(DESCRIPTION OF THE TASK): Swap "especialistas" for "nutricionistas" in the lines starting at the first line and ending at the line containing "Isso porque", then write out those lines with nothing else altered.

(Stored data entries):
════════════════════

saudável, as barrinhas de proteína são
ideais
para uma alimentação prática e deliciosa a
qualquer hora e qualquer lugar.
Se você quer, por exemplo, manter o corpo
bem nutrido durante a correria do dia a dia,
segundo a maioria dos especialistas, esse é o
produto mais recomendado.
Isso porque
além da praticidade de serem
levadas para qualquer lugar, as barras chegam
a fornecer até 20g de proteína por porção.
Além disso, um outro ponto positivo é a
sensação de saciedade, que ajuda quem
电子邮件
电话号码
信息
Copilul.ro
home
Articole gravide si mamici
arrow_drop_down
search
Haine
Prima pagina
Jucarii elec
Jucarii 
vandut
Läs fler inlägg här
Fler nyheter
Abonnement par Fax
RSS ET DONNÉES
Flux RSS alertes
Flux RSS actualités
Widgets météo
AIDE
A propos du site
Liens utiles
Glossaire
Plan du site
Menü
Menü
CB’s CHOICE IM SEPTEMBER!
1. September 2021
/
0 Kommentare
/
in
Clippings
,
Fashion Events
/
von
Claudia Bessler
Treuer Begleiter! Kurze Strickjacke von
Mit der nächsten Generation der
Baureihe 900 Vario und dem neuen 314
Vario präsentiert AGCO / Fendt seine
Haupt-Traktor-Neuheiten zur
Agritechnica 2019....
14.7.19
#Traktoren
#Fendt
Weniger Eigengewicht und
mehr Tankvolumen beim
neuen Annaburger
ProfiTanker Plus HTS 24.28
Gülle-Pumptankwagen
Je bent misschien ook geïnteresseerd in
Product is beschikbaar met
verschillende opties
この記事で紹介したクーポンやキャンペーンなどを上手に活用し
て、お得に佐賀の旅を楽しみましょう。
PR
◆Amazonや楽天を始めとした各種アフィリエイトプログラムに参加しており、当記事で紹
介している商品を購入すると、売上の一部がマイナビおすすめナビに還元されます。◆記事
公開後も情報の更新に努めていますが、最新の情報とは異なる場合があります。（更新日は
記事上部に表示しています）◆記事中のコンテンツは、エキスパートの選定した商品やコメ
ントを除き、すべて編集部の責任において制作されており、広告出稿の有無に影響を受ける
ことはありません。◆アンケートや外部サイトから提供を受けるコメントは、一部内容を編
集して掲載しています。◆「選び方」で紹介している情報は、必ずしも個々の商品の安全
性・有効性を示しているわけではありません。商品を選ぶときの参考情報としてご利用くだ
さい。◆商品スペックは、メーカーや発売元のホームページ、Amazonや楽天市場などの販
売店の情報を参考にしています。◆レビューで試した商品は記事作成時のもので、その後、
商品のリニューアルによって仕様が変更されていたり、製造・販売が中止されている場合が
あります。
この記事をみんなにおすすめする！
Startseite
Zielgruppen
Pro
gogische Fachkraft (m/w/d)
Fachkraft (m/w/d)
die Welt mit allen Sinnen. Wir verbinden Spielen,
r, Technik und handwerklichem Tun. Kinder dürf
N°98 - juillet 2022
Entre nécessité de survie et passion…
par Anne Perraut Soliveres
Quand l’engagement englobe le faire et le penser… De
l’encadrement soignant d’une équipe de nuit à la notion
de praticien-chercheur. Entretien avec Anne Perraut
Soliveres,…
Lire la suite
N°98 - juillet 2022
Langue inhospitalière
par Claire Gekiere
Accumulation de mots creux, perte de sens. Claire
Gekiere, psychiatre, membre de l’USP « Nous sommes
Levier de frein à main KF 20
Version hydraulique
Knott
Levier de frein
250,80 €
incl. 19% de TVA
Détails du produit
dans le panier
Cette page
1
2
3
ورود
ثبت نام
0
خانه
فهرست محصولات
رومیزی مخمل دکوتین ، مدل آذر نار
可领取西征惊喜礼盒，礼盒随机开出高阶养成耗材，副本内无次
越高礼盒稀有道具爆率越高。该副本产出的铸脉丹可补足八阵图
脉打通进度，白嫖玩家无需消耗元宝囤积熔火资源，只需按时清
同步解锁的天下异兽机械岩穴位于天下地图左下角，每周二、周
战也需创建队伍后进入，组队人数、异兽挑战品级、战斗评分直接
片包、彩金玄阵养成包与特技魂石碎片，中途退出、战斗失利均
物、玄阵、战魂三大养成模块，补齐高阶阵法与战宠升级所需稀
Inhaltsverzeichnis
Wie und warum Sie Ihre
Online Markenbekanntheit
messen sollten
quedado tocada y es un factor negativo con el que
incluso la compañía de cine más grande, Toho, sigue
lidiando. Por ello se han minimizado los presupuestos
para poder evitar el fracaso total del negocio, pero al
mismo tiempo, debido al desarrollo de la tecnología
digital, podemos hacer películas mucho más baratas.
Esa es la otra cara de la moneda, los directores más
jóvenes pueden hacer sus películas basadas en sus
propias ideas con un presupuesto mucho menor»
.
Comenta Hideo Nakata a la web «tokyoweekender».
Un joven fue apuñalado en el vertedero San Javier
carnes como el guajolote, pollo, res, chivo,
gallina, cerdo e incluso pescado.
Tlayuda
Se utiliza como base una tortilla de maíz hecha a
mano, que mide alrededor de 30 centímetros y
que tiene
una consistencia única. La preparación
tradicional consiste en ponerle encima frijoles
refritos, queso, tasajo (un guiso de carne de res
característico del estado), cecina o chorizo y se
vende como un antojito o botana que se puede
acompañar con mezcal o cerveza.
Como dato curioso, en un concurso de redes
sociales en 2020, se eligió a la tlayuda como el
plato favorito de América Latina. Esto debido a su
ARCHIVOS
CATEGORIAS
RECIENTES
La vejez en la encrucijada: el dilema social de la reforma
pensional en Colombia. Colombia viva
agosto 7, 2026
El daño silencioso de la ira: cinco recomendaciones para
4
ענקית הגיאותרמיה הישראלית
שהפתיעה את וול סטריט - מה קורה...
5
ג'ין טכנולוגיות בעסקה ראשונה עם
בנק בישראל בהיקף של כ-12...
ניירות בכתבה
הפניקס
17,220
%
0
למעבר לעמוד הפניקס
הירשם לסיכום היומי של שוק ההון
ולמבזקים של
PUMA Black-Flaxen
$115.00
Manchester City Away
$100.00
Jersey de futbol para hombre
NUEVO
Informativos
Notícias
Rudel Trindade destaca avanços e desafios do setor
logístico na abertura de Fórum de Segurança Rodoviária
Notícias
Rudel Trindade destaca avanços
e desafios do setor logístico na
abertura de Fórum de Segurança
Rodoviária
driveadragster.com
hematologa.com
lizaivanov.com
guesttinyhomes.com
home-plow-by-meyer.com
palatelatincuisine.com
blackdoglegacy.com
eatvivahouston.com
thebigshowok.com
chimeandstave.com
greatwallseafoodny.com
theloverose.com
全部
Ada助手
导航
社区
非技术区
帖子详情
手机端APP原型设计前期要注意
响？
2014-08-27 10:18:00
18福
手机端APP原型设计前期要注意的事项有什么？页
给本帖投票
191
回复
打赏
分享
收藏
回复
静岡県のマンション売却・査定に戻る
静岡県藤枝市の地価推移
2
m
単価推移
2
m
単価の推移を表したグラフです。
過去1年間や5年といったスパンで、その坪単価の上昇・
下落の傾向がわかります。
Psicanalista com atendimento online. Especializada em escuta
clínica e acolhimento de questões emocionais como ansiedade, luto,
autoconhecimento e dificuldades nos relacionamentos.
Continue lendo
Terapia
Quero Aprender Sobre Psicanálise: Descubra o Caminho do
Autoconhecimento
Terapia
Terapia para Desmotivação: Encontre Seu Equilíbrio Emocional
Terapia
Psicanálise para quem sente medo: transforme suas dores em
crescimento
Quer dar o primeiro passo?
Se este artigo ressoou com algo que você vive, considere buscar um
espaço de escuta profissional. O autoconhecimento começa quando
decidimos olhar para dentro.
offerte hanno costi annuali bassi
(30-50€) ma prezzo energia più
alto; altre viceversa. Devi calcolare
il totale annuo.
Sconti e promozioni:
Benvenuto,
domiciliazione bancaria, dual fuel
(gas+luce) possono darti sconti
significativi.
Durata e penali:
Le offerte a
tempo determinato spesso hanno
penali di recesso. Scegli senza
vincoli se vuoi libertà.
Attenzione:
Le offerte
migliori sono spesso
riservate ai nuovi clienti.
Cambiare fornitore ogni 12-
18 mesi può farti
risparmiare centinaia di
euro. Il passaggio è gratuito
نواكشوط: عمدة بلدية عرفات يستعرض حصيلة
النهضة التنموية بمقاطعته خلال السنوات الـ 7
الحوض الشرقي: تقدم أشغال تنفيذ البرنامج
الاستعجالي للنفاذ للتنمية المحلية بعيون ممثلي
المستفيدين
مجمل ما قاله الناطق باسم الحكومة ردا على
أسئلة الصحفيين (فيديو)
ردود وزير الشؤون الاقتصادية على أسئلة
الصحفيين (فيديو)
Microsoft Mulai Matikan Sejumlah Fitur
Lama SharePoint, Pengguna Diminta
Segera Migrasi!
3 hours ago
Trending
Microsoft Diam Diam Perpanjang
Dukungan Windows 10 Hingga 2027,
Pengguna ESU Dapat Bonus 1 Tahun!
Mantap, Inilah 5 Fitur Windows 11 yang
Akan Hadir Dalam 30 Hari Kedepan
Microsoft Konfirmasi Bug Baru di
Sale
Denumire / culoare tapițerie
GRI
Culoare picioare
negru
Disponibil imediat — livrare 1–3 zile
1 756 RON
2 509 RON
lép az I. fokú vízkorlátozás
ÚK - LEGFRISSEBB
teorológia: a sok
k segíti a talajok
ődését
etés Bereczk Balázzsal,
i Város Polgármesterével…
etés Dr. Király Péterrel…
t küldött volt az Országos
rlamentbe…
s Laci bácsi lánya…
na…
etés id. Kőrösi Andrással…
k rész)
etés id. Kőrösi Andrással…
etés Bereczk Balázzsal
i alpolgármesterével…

════════════════════

(RESULT OF THIS EXERCISE):
saudável, as barrinhas de proteína são
ideais
para uma alimentação prática e deliciosa a
qualquer hora e qualquer lugar.
Se você quer, por exemplo, manter o corpo
bem nutrido durante a correria do dia a dia,
segundo a maioria dos nutricionistas, esse é o
produto mais recomendado.
Isso porque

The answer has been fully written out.